**ASSIGNMENT**
Exactly as given, reproduce the records in full.

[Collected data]

Start of Block

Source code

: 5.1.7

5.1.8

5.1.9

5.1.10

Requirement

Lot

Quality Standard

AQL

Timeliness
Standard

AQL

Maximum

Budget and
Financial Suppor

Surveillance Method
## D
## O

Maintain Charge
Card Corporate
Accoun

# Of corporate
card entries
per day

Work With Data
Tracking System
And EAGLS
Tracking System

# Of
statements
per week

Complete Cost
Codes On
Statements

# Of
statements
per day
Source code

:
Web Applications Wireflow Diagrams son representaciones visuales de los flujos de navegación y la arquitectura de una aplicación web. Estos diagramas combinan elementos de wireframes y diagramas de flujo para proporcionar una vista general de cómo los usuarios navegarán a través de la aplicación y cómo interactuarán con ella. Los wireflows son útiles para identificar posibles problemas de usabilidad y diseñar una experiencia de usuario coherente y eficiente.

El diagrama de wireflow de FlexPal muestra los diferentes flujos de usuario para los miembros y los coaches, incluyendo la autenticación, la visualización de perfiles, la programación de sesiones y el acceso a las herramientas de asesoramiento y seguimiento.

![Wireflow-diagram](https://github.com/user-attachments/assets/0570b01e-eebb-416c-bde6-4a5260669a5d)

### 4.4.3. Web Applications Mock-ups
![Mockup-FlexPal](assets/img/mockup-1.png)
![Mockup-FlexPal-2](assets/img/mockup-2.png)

End of Block

**REPLY TO THE TASK**
Source code

: 5.1.7

5.1.8

5.1.9

5.1.10

Requirement

Lot

Quality Standard

AQL

Timeliness
Standard

AQL

Maximum

Budget and
Financial Suppor

Surveillance Method
## D
## O

Maintain Charge
Card Corporate
Accoun

# Of corporate
card entries
per day

Work With Data
Tracking System
And EAGLS
Tracking System

# Of
statements
per week

Complete Cost
Codes On
Statements

# Of
statements
per day
Source code

:
Web Applications Wireflow Diagrams son representaciones visuales de los flujos de navegación y la arquitectura de una aplicación web. Estos diagramas combinan elementos de wireframes y diagramas de flujo para proporcionar una vista general de cómo los usuarios navegarán a través de la aplicación y cómo interactuarán con ella. Los wireflows son útiles para identificar posibles problemas de usabilidad y diseñar una experiencia de usuario coherente y eficiente.

El diagrama de wireflow de FlexPal muestra los diferentes flujos de usuario para los miembros y los coaches, incluyendo la autenticación, la visualización de perfiles, la programación de sesiones y el acceso a las herramientas de asesoramiento y seguimiento.

![Wireflow-diagram](https://github.com/user-attachments/assets/0570b01e-eebb-416c-bde6-4a5260669a5d)

### 4.4.3. Web Applications Mock-ups
![Mockup-FlexPal](assets/img/mockup-1.png)
![Mockup-FlexPal-2](assets/img/mockup-2.png)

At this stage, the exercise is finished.